Actualités des fêtes
Décorations de Noël
Patrimoine ou religion?
Photo: Archives/Agence QMI
MONTRÉAL – Les décorations de Noël ont leur place dans l’espace public, car elles relèvent plutôt du patrimoine et de l’histoire que de la religion, selon le philosophe Charles Taylor.
Le coprésident de la commission Bouchard-Taylor, sur les pratiques d’accommodement reliées aux différences culturelles, explique ainsi la présence du sapin de Noël dans les lieux publics.
«Les sapins de Noël, ce n’est pas tellement chrétien, s’est-il exclamé. C’est païen, c’est nordique, et ça été adopté par les sociétés chrétiennes. Contrairement au crucifix, qui est un symbole très lourd de sens, le sapin de Noël ne devrait pas vraiment nous troubler.» Selon le philosophe, il faut savoir faire la différence entre ce qui relève du patrimoine et des coutumes, et ce qui a trait à la religion.
«La ligne entre coutumes et religion est très mince», assure M. Taylor.
C’est donc la combinaison de l'importance que l'on accorde à nos symboles patrimoniaux et la sévérité contre ceux des autres qui pose plutôt problème. Le philosophe avance même que parfois, les gens qui, eux-mêmes, portent des signes s’apparentant à leur religion, comme le turban du sikh, ne définissent pas clairement s’ils le font plutôt par coutume ou par sentiments pieux.
«Mais distinguer ce qui relève du patrimoine et du religieux, c’est très difficile. Et c’est une question d’ensemble, précise-t-il.

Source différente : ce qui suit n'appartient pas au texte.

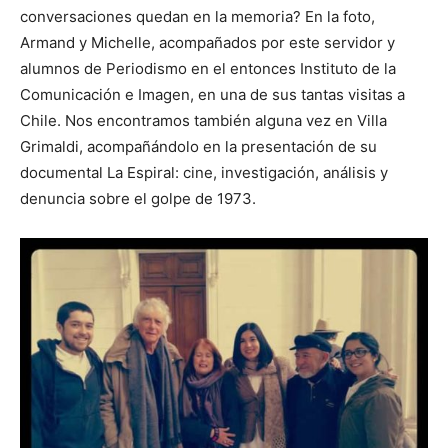
conversaciones quedan en la memoria? En la foto,
Armand y Michelle, acompañados por este servidor y
alumnos de Periodismo en el entonces Instituto de la
Comunicación e Imagen, en una de sus tantas visitas a
Chile. Nos encontramos también alguna vez en Villa
Grimaldi, acompañándolo en la presentación de su
documental La Espiral: cine, investigación, análisis y
denuncia sobre el golpe de 1973.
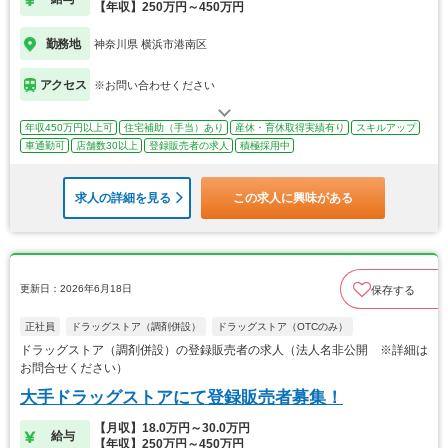
【年収】250万円～450万円
勤務地
神奈川県 横浜市港南区
アクセス
※お問い合わせください
年収450万円以上可
住宅補助（手当）あり
産休・育休取得実績有り
スキルアップ
車通勤可
店舗数30以上
登録販売者の求人
積極採用中
求人の詳細を見る
この求人に興味がある
更新日：2026年6月18日
保存する
正社員
ドラッグストア（調剤併設）
ドラッグストア（OTCのみ）
ドラッグストア（調剤併設）の登録販売者の求人（法人名非公開 ※詳細は
お問合せください）
大手ドラッグストアにて登録販売者募集！
【月収】18.0万円～30.0万円
給与
【年収】250万円～450万円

Pourquoi avons-nous proposé dans notre rapport que le crucifix à l’Assemblée nationale soit enlevé, d’une part, et que de l’autre, une jeune fille musulmane puisse porter le hijab? D’abord parce que le premier symbole affecte et touche l’identité d’une institution publique.
C’est là où la législation se fait au Québec. Il faut regarder l’histoire qu’il y a derrière les symboles. C’est un symbole tellement lourd; c’est très très catholique.» D’un autre côté, «si on est très ouverts pour les symboles de la tradition et très catholiques, mais très sévères pour les signes religieux des autres, ça envoie un message absolument intenable.» Selon Charles Taylor, il y a en ce sens une bonne laïcité, et une mauvaise laïcité.
«C’est la combinaison du refus d’enlever le crucifix, avec la ligne très dure pour enrayer tous les autres signes qui seraient portés par les individus qui est absolument inacceptable. Les gens n’en sont pas conscients, mais ça envoie un message tellement discriminatoire.» M. Taylor a participé lundi soir à une rencontre dialogique, animée par le professeur Norman Cornett, dans le but de faire ce qu'il appelle l'éducation communautaire. Le public a pu échanger et débattre à cette occasion sur plusieurs sujets touchant la commission Bouchard-Taylor.